As more people develop diabetes each year, you may worry about the risks for you and your family. But, here’s the good news: You can do something about those risks.
Taking some simple steps now can help you avoid type 2 diabetes. In fact, making healthy lifestyle changes now can head off nearly three-quarters of all cases.
As a parent, spouse or caregiver, you can keep yourself and your family healthy by understanding your diabetes risk and making better choices for everyone.
Here are four ways to reduce your family’s risk of type 2 diabetes:
1. Know your family’s unique risks
The American Diabetes Association offers an online risk test to help you estimate your risk for type 2 diabetes.
It’s higher for those who:
- Are overweight
- Have a family history of diabetes
- Are age 45 or older
- Have high blood pressure
- Have high cholesterol
- Have had gestational diabetes
- Have had heart disease
2. Get moving
You don’t need to run miles a day to reduce your diabetes risk. Simply moving around — and including your family in the activity — will help you lose weight and lower your risk.
The goal is to work in some kind of physical activity for at least 150 minutes each week.
3. Fix your diet
Here are some simple tips for improving your nutrition:
- Reduce your intake of foods that are high in calories, sugar and fat.
- Replace sugary drinks and fruit juice with water.
- Eat a variety of fruits and vegetables every day.
- Eat plenty of whole grains.
- Keep your pantry stocked; having healthy food at home helps you avoid eating out too much.

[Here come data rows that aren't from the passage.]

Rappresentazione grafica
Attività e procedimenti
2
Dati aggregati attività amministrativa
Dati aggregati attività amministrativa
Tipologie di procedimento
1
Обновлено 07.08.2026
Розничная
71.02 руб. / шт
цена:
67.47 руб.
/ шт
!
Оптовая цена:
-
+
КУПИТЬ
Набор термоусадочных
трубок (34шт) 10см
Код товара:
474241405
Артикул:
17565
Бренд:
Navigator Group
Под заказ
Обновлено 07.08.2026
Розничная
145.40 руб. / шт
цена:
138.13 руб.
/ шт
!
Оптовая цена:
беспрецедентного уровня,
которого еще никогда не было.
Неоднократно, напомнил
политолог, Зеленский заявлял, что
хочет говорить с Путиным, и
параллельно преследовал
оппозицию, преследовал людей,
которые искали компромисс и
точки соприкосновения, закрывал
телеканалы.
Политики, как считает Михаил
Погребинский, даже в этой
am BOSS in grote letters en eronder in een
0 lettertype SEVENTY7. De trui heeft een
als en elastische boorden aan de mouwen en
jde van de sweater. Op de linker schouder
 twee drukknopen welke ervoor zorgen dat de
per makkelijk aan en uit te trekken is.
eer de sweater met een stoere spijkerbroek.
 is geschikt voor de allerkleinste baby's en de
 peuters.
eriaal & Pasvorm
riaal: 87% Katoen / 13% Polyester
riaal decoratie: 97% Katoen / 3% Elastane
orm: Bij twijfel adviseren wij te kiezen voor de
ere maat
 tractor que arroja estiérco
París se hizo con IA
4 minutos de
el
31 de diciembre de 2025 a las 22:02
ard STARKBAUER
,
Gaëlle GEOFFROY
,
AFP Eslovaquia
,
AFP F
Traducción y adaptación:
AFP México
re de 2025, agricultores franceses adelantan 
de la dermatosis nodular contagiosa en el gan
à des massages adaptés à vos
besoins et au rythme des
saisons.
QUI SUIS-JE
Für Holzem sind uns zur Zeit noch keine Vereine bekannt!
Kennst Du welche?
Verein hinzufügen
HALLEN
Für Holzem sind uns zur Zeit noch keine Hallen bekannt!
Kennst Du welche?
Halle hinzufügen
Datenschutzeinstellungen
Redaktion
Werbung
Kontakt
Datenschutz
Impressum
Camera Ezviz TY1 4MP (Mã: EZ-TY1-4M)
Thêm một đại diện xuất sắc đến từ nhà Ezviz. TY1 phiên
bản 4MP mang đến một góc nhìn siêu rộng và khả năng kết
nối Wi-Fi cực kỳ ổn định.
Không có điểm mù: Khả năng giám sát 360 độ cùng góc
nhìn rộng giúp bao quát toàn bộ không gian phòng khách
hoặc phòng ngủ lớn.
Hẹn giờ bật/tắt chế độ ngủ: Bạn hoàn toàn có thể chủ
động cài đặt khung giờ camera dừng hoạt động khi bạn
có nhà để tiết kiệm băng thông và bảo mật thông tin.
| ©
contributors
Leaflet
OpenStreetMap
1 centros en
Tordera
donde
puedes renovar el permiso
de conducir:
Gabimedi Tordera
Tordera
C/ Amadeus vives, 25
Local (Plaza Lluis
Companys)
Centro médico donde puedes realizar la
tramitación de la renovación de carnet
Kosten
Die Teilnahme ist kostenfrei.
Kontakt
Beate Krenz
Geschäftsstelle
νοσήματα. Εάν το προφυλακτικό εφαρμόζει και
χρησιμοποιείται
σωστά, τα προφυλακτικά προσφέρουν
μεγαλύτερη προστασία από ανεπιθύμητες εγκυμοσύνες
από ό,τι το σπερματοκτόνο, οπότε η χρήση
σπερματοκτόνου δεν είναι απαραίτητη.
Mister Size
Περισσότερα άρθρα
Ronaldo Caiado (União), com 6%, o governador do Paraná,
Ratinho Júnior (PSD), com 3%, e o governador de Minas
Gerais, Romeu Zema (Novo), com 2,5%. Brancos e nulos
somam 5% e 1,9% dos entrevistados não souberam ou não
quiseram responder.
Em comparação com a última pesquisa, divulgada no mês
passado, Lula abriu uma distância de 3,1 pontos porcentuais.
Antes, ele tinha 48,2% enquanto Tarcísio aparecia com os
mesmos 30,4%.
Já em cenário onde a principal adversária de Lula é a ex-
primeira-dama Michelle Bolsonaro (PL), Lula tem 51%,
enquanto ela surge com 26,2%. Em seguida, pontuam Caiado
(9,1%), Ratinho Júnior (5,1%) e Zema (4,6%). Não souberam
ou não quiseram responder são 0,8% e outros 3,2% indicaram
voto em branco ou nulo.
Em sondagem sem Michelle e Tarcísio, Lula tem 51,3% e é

- Include your family in planning and preparing meals. If you can, sit down to enjoy them together.
4. Lose a little weight
If you or your family have some weight to lose, you’re not alone. The National Heart, Lung and Blood Institute recommends cutting the calories you consume by 500 to 1,000 a day to lose one to two pounds a week.
Work to lose between 5 percent and 7 percent of your current body weight.
Just doing that much can lower your blood glucose levels. It will also improve risk factors like high blood pressure and high cholesterol.